NEW YORK — Elvis Presley is really dead, but he may be coming to a Broadway theater in 2001.
Joe DiPietro is writing the book for a musical that will feature a number of songs made famous by the king of rock ‘n’ roll.
The idea for the Presley musical originated with composer Jimmy Roberts and DiPietro’s music publisher, Maxyne Berman Lang, president of Williamson Music.
A division of the Rodgers & Hammerstein Organization, Williamson also reps the catalogs of Elvis Presley Music (BMI) and Gladys Music (ASCAP), named after the singer’s mother, which over the years have amassed most of the titles recorded by the legendary singer.
“Having lived with those songs for so many years, it seemed to me that they had a story, a non-Elvis Presley story to tell,” said Lang. Prior to her tenure at Williamson, she repped the Presley song book as VP at Chappell Music and later Warner Chappell Music.
Elvis Presley Music is co-owned by the Elvis Presley estate and the Julian and Jean Aberbach family, a long-revered music-publishing concern. Both entities recently approved DiPietro’s concept for the musical.

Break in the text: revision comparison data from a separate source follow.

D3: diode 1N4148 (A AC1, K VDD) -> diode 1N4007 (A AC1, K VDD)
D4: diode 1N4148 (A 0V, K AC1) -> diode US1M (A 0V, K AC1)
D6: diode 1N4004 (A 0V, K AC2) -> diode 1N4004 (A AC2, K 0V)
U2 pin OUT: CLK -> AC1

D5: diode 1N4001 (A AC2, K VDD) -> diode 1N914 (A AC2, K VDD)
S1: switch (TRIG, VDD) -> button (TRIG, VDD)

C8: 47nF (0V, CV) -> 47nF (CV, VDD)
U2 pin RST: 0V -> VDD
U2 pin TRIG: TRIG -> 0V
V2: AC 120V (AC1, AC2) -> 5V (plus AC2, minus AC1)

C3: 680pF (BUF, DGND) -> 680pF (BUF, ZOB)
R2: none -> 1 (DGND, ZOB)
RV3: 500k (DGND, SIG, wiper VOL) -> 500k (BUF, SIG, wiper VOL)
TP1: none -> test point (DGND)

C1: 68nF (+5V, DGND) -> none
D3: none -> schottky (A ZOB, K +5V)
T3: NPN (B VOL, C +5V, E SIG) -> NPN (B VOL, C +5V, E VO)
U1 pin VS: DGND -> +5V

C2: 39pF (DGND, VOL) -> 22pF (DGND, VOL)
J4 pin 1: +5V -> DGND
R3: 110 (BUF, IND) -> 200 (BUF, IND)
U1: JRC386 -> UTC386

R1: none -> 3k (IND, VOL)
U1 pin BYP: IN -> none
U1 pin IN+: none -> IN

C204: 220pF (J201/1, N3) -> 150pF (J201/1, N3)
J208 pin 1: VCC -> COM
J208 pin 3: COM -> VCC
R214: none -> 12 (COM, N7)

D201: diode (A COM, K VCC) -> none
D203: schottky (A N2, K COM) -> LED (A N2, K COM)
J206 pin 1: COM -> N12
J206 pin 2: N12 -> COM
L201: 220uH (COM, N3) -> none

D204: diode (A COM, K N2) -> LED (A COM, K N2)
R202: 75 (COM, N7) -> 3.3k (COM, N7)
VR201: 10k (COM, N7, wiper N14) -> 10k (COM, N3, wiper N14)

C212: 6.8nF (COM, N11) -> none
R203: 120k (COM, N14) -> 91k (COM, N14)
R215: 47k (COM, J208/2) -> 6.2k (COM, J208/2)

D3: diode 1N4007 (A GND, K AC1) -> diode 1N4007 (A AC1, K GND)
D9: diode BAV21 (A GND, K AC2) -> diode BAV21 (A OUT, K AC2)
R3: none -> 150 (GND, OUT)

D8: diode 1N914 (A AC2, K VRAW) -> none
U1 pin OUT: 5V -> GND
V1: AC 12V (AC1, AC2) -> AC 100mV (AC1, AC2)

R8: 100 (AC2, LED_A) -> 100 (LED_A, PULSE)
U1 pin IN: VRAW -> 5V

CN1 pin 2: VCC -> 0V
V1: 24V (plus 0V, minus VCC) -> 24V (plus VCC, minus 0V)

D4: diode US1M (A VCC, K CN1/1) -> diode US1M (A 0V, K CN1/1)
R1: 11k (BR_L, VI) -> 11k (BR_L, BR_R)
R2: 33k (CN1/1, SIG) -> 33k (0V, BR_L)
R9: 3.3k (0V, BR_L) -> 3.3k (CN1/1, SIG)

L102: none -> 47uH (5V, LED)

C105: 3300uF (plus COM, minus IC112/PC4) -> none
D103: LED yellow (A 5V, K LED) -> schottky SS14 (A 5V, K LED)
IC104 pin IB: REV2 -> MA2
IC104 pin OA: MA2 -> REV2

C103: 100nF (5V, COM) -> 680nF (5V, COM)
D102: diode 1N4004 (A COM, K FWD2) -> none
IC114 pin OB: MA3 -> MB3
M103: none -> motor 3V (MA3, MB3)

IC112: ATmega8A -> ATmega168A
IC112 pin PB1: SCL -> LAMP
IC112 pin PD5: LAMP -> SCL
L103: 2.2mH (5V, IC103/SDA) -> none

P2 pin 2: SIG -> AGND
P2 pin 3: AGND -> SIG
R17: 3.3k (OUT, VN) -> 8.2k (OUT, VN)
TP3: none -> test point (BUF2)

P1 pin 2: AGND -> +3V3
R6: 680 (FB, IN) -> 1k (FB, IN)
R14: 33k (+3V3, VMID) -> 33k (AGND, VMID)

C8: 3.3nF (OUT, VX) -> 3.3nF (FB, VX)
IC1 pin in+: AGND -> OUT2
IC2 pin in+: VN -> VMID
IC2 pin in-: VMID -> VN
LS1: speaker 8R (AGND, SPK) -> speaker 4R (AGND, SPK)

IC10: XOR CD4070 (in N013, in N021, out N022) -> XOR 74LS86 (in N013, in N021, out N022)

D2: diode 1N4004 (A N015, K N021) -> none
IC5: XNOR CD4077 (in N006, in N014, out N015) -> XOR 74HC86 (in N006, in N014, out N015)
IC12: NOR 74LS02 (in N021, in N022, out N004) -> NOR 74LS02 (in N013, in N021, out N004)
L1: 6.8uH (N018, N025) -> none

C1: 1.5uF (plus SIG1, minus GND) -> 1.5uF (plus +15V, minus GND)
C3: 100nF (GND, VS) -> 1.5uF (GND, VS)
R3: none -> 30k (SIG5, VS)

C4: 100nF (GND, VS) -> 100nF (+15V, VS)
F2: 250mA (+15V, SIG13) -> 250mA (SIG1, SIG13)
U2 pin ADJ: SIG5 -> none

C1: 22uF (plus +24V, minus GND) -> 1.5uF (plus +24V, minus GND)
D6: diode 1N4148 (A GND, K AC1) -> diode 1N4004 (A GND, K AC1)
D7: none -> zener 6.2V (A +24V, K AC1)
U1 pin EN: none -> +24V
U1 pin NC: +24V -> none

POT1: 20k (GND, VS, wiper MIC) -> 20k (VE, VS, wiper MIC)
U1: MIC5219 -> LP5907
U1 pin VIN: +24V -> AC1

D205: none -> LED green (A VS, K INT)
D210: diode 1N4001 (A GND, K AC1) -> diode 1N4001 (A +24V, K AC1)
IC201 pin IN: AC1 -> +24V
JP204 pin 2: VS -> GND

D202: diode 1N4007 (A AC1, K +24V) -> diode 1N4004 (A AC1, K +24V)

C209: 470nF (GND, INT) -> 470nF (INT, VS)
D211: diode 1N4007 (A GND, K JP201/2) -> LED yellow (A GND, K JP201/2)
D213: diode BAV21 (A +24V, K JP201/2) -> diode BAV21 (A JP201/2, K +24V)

“It’s not going to be about Elvis,” the playwright said of the musical. For a prototype, he instead is looking to a current West End sensation. “The show will be closer in concept to ‘Mama Mia!,’ which uses the music of ABBA, but doesn’t mention ABBA at all. I want the songs to come from many different voices and situations that you don’t expect.”
Neither DiPietro nor Lang would reveal which Presley songs would be used.
The playwright-lyricist is currently represented off-Broadway with his comedy “Over the River and Through the Woods,” which recently clocked in its 500th performance, and the long-running musical revue “I Love You, You’re Perfect, Now Change,” for which he wrote the book and lyrics to Roberts’ music.
DiPietro’s new comedy, “The Kiss at City Hall,” opens Jan. 16 at the Pasadena Playhouse.
The prolific writer is also writing new books for a couple of legendary, if problematic, musicals. The Rodgers & Hammerstein Organization recently commissioned DiPietro to rewrite the book for the 1947 musical “Allegro.” And in January, a new incarnation of the Gershwin musical “Oh, Kay!” will be performed in a reading, with book by DiPietro, who has retitled it “They All Laughed!” The Ira Gershwin estate made the commission.
In addition to working with dead composers, DiPietro has written the books for two original musicals, both of which held their world premieres earlier this year.
“Men,” with music by Jimmy Roberts, based on the Doris Dorrie film “Manner,” was staged last summer at the B Street Theater in Sacramento. “O. Henry’s Lovers,” with music by Michael Valenti (“Oh, Brother!”) and adapted from three O. Henry short stories, received a production at New Jersey’s American Stage Co. in October.
Producer Jonathan Pollard is looking for other regional productions of the latter show before bringing it to New York, but said he was committed to seeing “Men,” as well as “The Kiss at City Hall,” staged on Off Broadway in summer or fall 2000.
“Our big problem is that ‘I Love You’ and ‘Over the River’ are already occupying two of the better Off Broadway houses,” he said of the John Houseman and Westside theaters, where the DiPietro works are currently in residence.
Pollard produces with Bernie Kuloff, Tony Converse and Dena Hammerstein, widow of the late James Hammerstein, who was a producer of “I Love You” and “Over the River” with the others.
DiPietro is repped by Scott Yoselow of the Gersh Agency.